17 Hammond et al. compared the prophylactic use of cross-linked porcine dermis (Permacol) to conventional stoma formation. After a median follow-up of only 6.5 months, the conventional group had a recurrence rate of 33.3%, while the prophylactic group showed no recurrences. No complications were observed. Given the very low rate of complications associated with prophylactic synthetic mesh placement, there is as yet no support for the use of biologic grafts instead of synthetic ones in this surgical scenario.
As mentioned earlier, when studying rates of hernia recurrence, next to an appropriate follow-up a properly defined outcome measure is deemed essential to create uniform and comparable findings. None of the studies in the current review provided a proper definition of a recurrence. Most studies used clinical examination to detect hernias, and one study also used CT imaging in all patients.
26 Here, the two patients that had radiologic evidence of a recurrence continued to be asymptomatic at 385 and 509 days follow-up, respectively, requiring no revision of their repair. Another study, which was excluded from this review due to the prophylactic placement of a biologic graft, also used CT imaging in all patients to determine hernia occurrence.

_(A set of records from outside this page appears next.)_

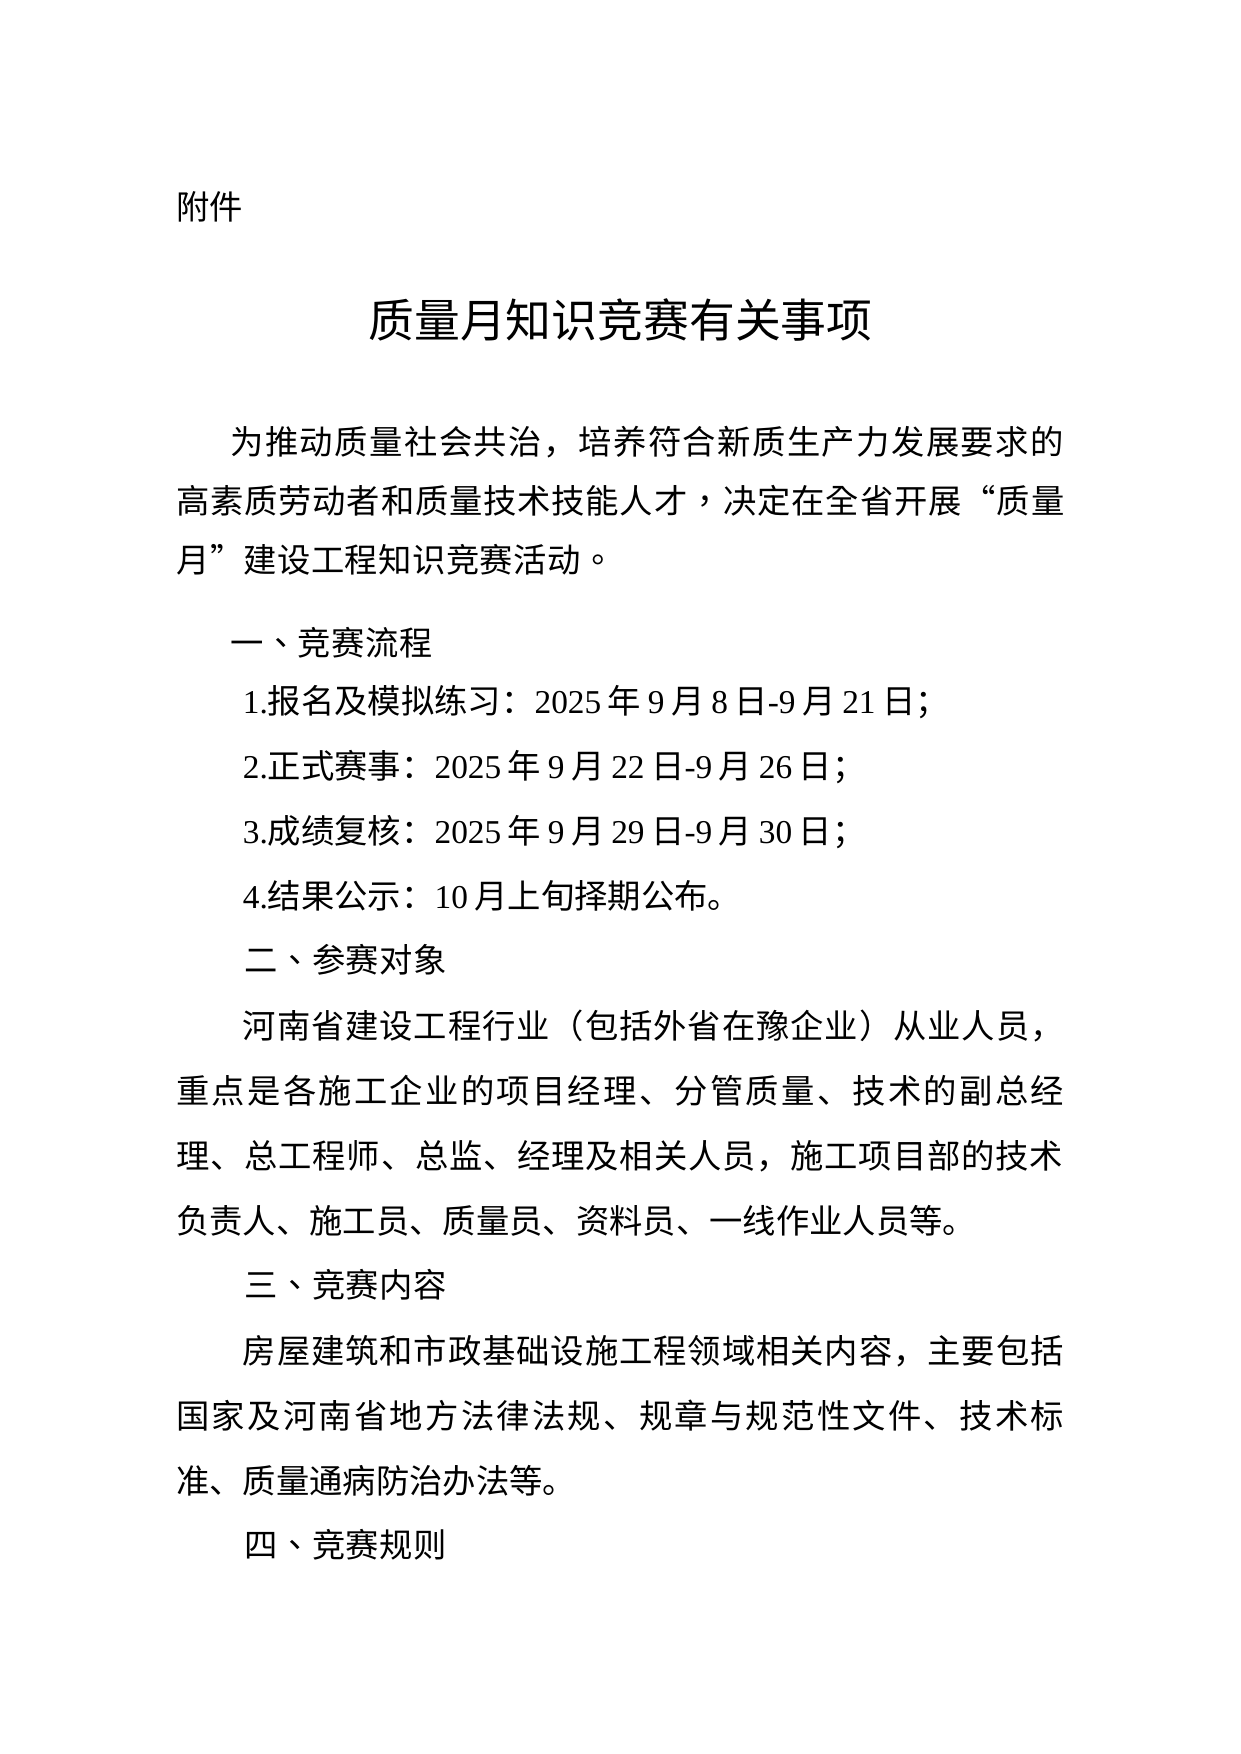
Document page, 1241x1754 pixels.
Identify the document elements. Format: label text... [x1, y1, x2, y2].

list 河南省建设工程行业（包括外省在豫企业）从业人员，重点是各施工企业的项目经理、分管质量、技术的副总经理、总工程师、总监、经理及相关人员，施工项目部的技术负责人、施工员、质量员、资料员、一线作业人员等。 [176, 992, 1064, 1252]
list 房屋建筑和市政基础设施工程领域相关内容，主要包括国家及河南省地方法律法规、规章与规范性文件、技术标准、质量通病防治办法等。 [176, 1317, 1064, 1512]
list 三、竞赛内容 [176, 1252, 1064, 1317]
list 2.正式赛事：2025年9月22日-9月26日； [176, 732, 1064, 797]
list 二、参赛对象 [176, 927, 1064, 992]
list 3.成绩复核：2025年9月29日-9月30日； [176, 797, 1064, 862]
text 附件 [176, 172, 1064, 237]
text 质量月知识竞赛有关事项 [176, 285, 1064, 351]
list 1.报名及模拟练习：2025年9月8日-9月21日； [176, 667, 1064, 732]
text 为推动质量社会共治，培养符合新质生产力发展要求的高素质劳动者和质量技术技能人才，决定在全省开展“质量月”建设工程知识竞赛活动。 [176, 407, 1064, 585]
list 4.结果公示：10月上旬择期公布。 [176, 862, 1064, 927]
list 四、竞赛规则 [176, 1512, 1064, 1577]
text 一、竞赛流程 [176, 608, 1064, 667]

16 Similarly, the only two occurrences were found on CT scan and were small asymptomatic hernias. If these studies had used only clinical examination, it is conceivable that these asymptomatic patients might not have been found to have a recurrence. Most recently, Gurmu et al. examined the inter-observer reliability of clinical examination of parastomal hernia in three hospitals.
43 This appeared to be low, with kappa values ranging between 0.29 and 0.73. The correlation between CT and patient-reported complaints using a colostomy questionnaire was also low, revealing a kappa of 0.45. Even though the underestimation of rates of (minor) parastomal hernias may well be very common, its clinical relevance in asymptomatic and satisfied patients is only manifest in an increased risk of complications due to the hernia, such as incarceration and stenosis of bowel. It is hard to estimate these risks in patients with asymptomatic or small hernias, but given the marginal amount of recurrences and long-term complications in the studies discussed in this review and in the literature, they do not seem to give cause for concern.